### Votre tâche:
Dites si chacune des affirmations suivantes s’accorde avec le texte sur Maurizio Sarri, en répondant par oui ou par non et en citant mot pour mot les termes décisifs du texte : (a) Maurizio Sarri est né à Florence ; (b) sa carrière de joueur n’a jamais dépassé le niveau amateur ; (c) il a travaillé comme cadre bancaire tout en exerçant comme entraîneur.

### Texte à lire:
%%

Maurizio Sarri, l’ancien banquier à l’origine du magnifique « Sarriball »

De cadre d’agence bancaire à entraîneur réputé et respecté pour son football soyeux et offensif, Maurizio Sarri peut se vanter d’avoir mené une carrière tout à fait singulière. Des bas-fonds du football italien à la Premier League, en passant par les cadors de Serie A, le technicien transalpin a mis au point une méthode de jeu capable de faire pâlir n’importe quel adversaire : le « Sarriball » !

Maurizio Sarri, l’homme derrière la renommé « Sarriball ». Photo : SSC Napoli

Avant de devenir un tacticien hors-pair, Maurizio Sarri a fait ses premières gammes avec le ballon dans les rues de Naples, où il est né le 10 janvier 1959, puis de Florence, où il a passé la majeure partie de son enfance. Dès son plus jeune âge, le petit Maurizio se passionne pour la tactique. À défaut d’être doué pour évoluer dans le rectangle vert – sa carrière de joueur ne dépassera jamais le niveau amateur -, Monsieur 33 excelle dans l’analyse tactique et il le comprend très vite.
Sarri se reconvertit rapidement comme entraîneur et s’installe d’abord sur les bancs de touche de clubs amateurs, qui évoluent dans les plus petits échelons du football italien. En parallèle de son activité de technicien, il fait carrière dans la finance et devient cadre d’agence bancaire au sein de la plus vieille banque du monde encore en activité, la Banca Monte dei Paschi di Siena.

%%

### Données disponibles:

%%

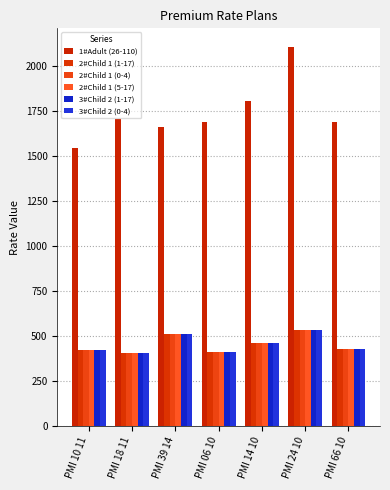

What is the approximate value of 2#Child 1 (1-17) at PMI 06 10?

409.4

%%

### Solution du problème:
(a) Non : « Naples, où il est né le 10 janvier 1959 ».
(b) Oui : « sa carrière de joueur ne dépassera jamais le niveau amateur ».
(c) Oui : « En parallèle de son activité de technicien, il fait carrière dans la finance et devient cadre d’agence bancaire ».